A court et moyen termes, le principal enjeu est de renforcer l’implication des intermédiaires professionnels en matière de respect du droit d’auteur. C’est d’abord le cas des plateformes d’échange de fichiers 3D en ligne, qui estiment bénéficier du statut d’hébergeur issu de la directive du 8 juin 2000 sur le commerce électronique, qui limite leur responsabilité, alors même que, au moins lorsqu’elles jouent un rôle actif qui leur confère une connaissance ou un contrôle des fichiers stockés, elles ne peuvent plus en bénéficier. La frontière étant ténue, il est nécessaire de clarifier l’état du droit en la matière, en s’inspirant des préconisations du rapport du CSPLA remis en novembre dernier sur l’articulation des directives sur le commerce électronique et sur le droit d’auteur. C’est également le cas des services et logiciels de numérisation 3D ainsi que des prestataires d’impression 3D, qui devraient prévoir l’affichage systématique d’un appel pédagogique au respect la propriété intellectuelle et inclure dans les fichiers 3D créés des éléments permettant leur traçabilité.
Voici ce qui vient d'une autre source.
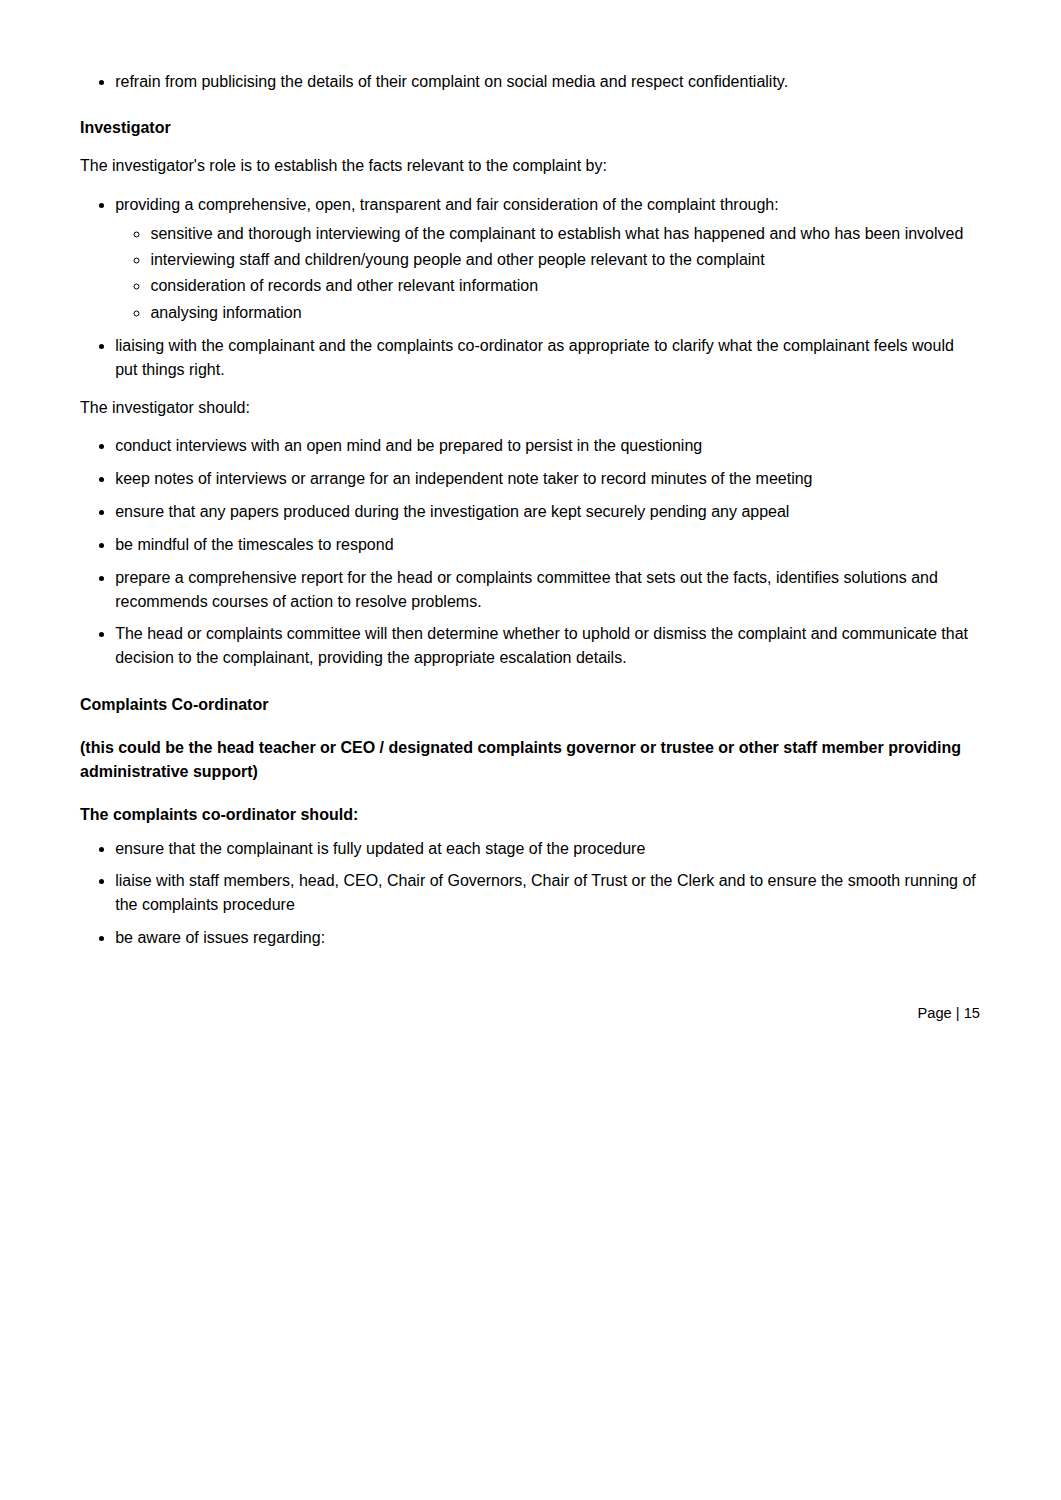refrain from publicising the details of their complaint on social media and respect confidentiality.
Investigator
The investigator's role is to establish the facts relevant to the complaint by:
providing a comprehensive, open, transparent and fair consideration of the complaint through:
sensitive and thorough interviewing of the complainant to establish what has happened and who has been involved
interviewing staff and children/young people and other people relevant to the complaint
consideration of records and other relevant information
analysing information
liaising with the complainant and the complaints co-ordinator as appropriate to clarify what the complainant feels would put things right.
The investigator should:
conduct interviews with an open mind and be prepared to persist in the questioning
keep notes of interviews or arrange for an independent note taker to record minutes of the meeting
ensure that any papers produced during the investigation are kept securely pending any appeal
be mindful of the timescales to respond
prepare a comprehensive report for the head or complaints committee that sets out the facts, identifies solutions and recommends courses of action to resolve problems.
The head or complaints committee will then determine whether to uphold or dismiss the complaint and communicate that decision to the complainant, providing the appropriate escalation details.
Complaints Co-ordinator
(this could be the head teacher or CEO / designated complaints governor or trustee or other staff member providing administrative support)
The complaints co-ordinator should:
ensure that the complainant is fully updated at each stage of the procedure
liaise with staff members, head, CEO, Chair of Governors, Chair of Trust or the Clerk and to ensure the smooth running of the complaints procedure
be aware of issues regarding:
Page | 15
Le ministère de la culture et le ministère de l’industrie, par exemple dans le cadre du Comité national anti-contrefaçon (CNAC), pourraient aussi inciter les titulaires de droits, tant dans le domaine de la propriété littéraire et artistique que dans celui de la propriété industrielle, à collaborer avec les laboratoires et fabricants compétents en vue d’élaborer des mesures techniques de protection de ces droits sur les scanners et imprimantes 3D, permettant à terme de limiter la contrefaçon d’oeuvres et plus généralement d’objets protégés.
Il est également indispensable, pour prévenir efficacement la contrefaçon, qu’une offre légale d’impression 3D se développe, afin que le particulier qui souhaite réaliser une impression d’une oeuvre puisse y parvenir sans enfreindre la loi et en assurant une juste rémunération de l’auteur. Il serait utile dans cette perspective que les sociétés de gestion de droits se rapprochent des plates-formes d’échange de fichiers et parviennent à obtenir que les conditions d’utilisation des fichiers préservent les droits et les intérêts des auteurs.
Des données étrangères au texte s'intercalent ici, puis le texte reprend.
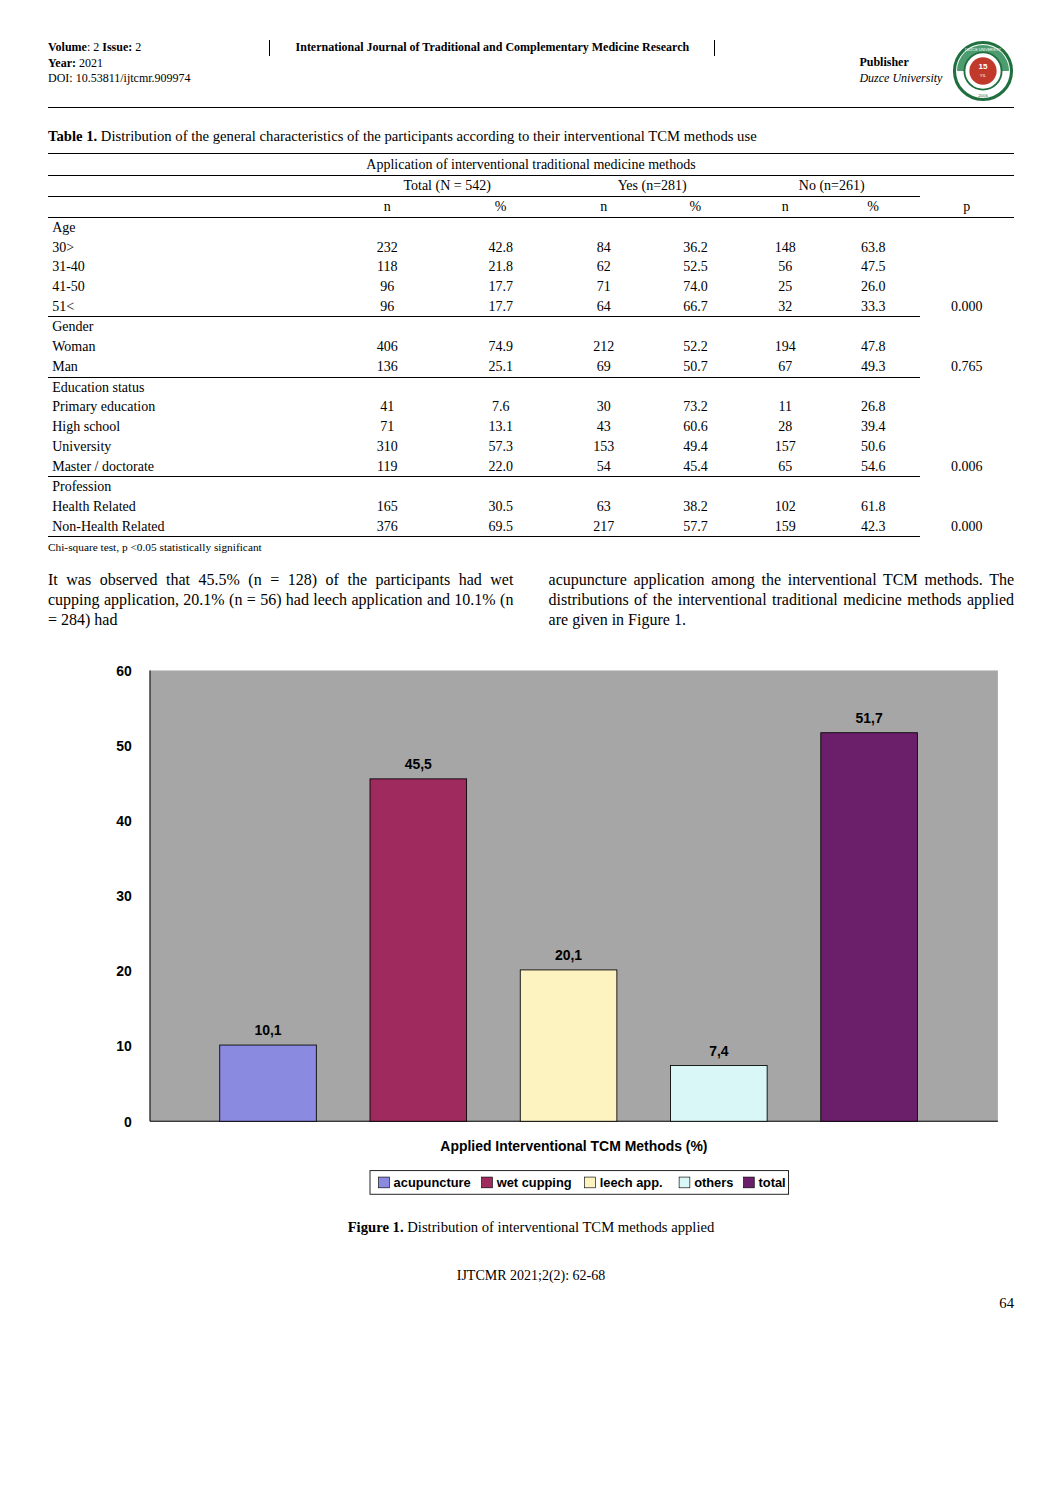Volume: 2 Issue: 2
Year: 2021
DOI: 10.53811/ijtcmr.909974
International Journal of Traditional and Complementary Medicine Research
Publisher
Duzce University
15 YIL 2006 DUZCE UNIVERSITY
Table 1. Distribution of the general characteristics of the participants according to their interventional TCM methods use
Application of interventional traditional medicine methods
| | Total (N = 542) | Yes (n=281) | No (n=261) | p |
| --- | --- | --- | --- | --- |
| | n | % | n | % | n | % |
| Age | | | | | | | |
| 30> | 232 | 42.8 | 84 | 36.2 | 148 | 63.8 | 0.000 |
| 31-40 | 118 | 21.8 | 62 | 52.5 | 56 | 47.5 |
| 41-50 | 96 | 17.7 | 71 | 74.0 | 25 | 26.0 |
| 51< | 96 | 17.7 | 64 | 66.7 | 32 | 33.3 |
| Gender | | | | | | | |
| Woman | 406 | 74.9 | 212 | 52.2 | 194 | 47.8 | 0.765 |
| Man | 136 | 25.1 | 69 | 50.7 | 67 | 49.3 |
| Education status | | | | | | | |
| Primary education | 41 | 7.6 | 30 | 73.2 | 11 | 26.8 | 0.006 |
| High school | 71 | 13.1 | 43 | 60.6 | 28 | 39.4 |
| University | 310 | 57.3 | 153 | 49.4 | 157 | 50.6 |
| Master / doctorate | 119 | 22.0 | 54 | 45.4 | 65 | 54.6 |
| Profession | | | | | | | |
| Health Related | 165 | 30.5 | 63 | 38.2 | 102 | 61.8 | 0.000 |
| Non-Health Related | 376 | 69.5 | 217 | 57.7 | 159 | 42.3 |
Chi-square test, p <0.05 statistically significant
It was observed that 45.5% (n = 128) of the participants had wet cupping application, 20.1% (n = 56) had leech application and 10.1% (n = 284) had
acupuncture application among the interventional TCM methods. The distributions of the interventional traditional medicine methods applied are given in Figure 1.
60 50 40 30 20 10 0 10,1 45,5 20,1 7,4 51,7 Applied Interventional TCM Methods (%) acupuncture wet cupping leech app. others total
Figure 1. Distribution of interventional TCM methods applied
IJTCMR 2021;2(2): 62-68
64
Enfin, si la mission estime qu’une intervention législative est prématurée à ce stade, il convient de rester vigilant : de nouvelles évolutions technologiques ou des modèles économiques innovants permettront certainement, dans quelques années, tant aux professionnels qu’aux particuliers, d’effectuer facilement et à prix raisonnable des copies en 3D de bonne qualité d’oeuvres protégées, principalement dans le domaine des arts plastiques, ou de réaliser des moules facilitant la production de contrefaçons.
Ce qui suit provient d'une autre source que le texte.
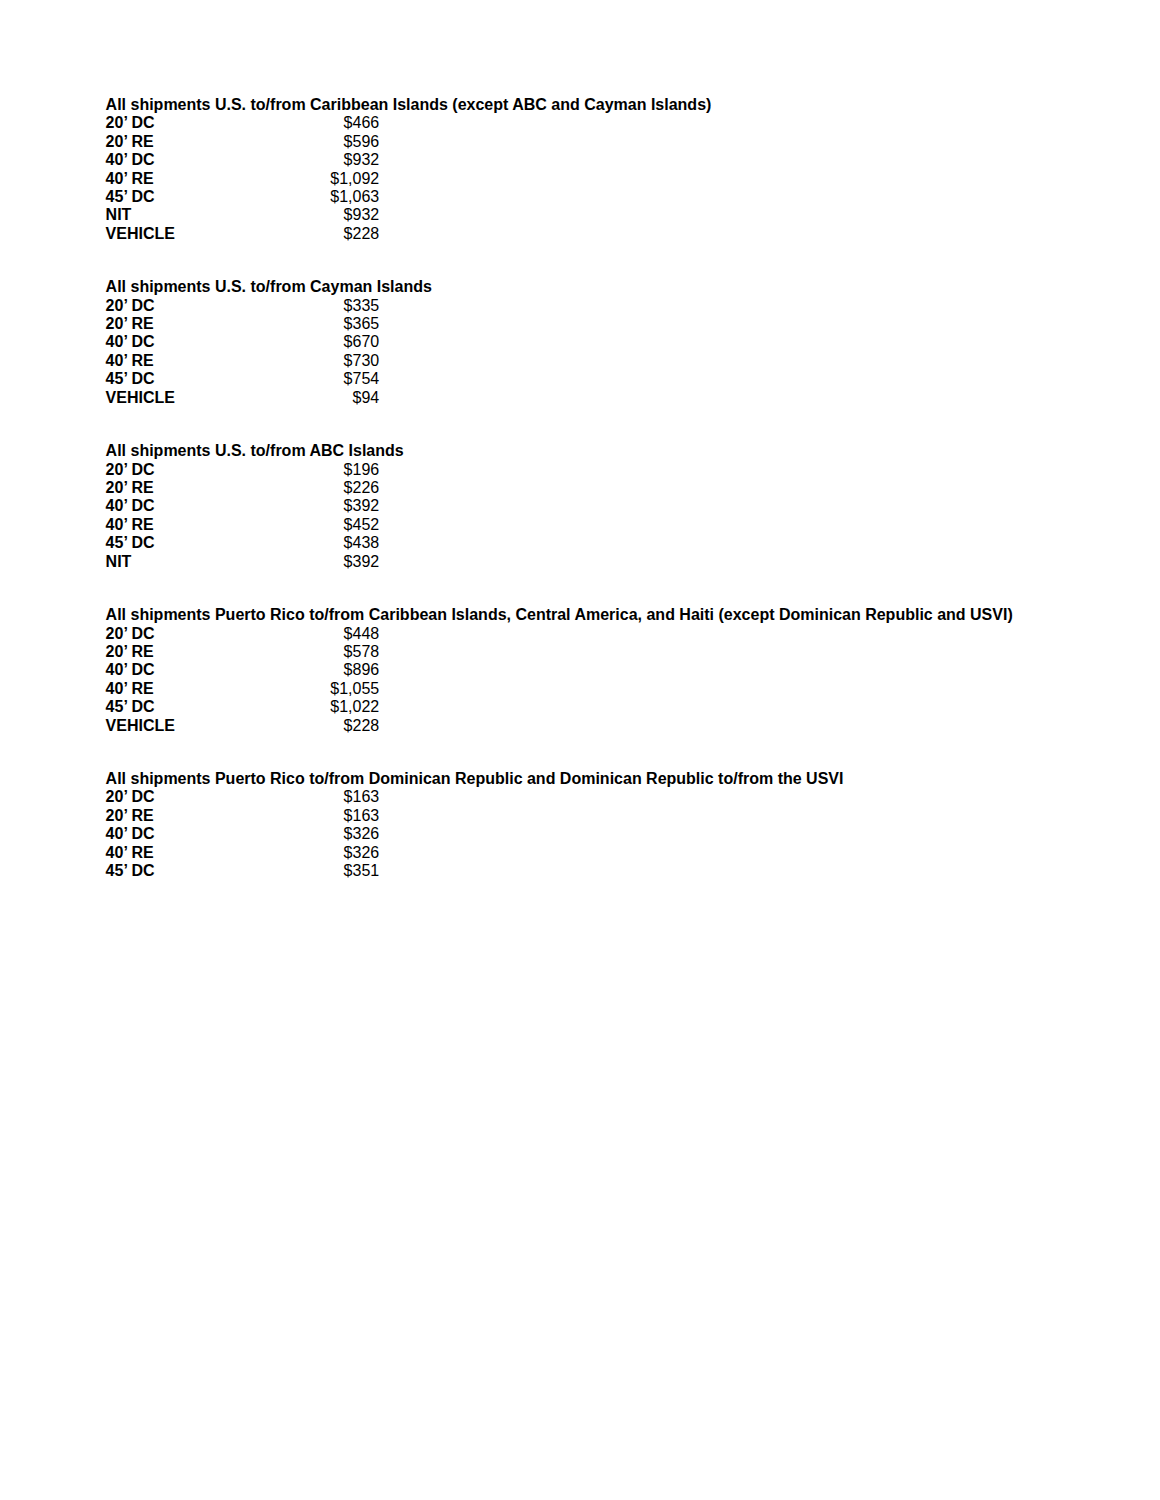All shipments U.S. to/from Caribbean Islands (except ABC and Cayman Islands)
| 20’ DC | $466 |
| 20’ RE | $596 |
| 40’ DC | $932 |
| 40’ RE | $1,092 |
| 45’ DC | $1,063 |
| NIT | $932 |
| VEHICLE | $228 |
All shipments U.S. to/from Cayman Islands
| 20’ DC | $335 |
| 20’ RE | $365 |
| 40’ DC | $670 |
| 40’ RE | $730 |
| 45’ DC | $754 |
| VEHICLE | $94 |
All shipments U.S. to/from ABC Islands
| 20’ DC | $196 |
| 20’ RE | $226 |
| 40’ DC | $392 |
| 40’ RE | $452 |
| 45’ DC | $438 |
| NIT | $392 |
All shipments Puerto Rico to/from Caribbean Islands, Central America, and Haiti (except Dominican Republic and USVI)
| 20’ DC | $448 |
| 20’ RE | $578 |
| 40’ DC | $896 |
| 40’ RE | $1,055 |
| 45’ DC | $1,022 |
| VEHICLE | $228 |
All shipments Puerto Rico to/from Dominican Republic and Dominican Republic to/from the USVI
| 20’ DC | $163 |
| 20’ RE | $163 |
| 40’ DC | $326 |
| 40’ RE | $326 |
| 45’ DC | $351 |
Ainsi, si les copies réalisées par les particuliers sans autorisation des auteurs devaient, à long terme, engendrer un préjudice significatif pour ceux-ci, il faudrait prévoir une compensation équitable en leur faveur, soit dans le cadre de la rémunération pour copie privée, soit dans celui d’une redevance pour reprographie, en s’inspirant des pratiques d’autres pays européens en matière d’imprimantes classiques.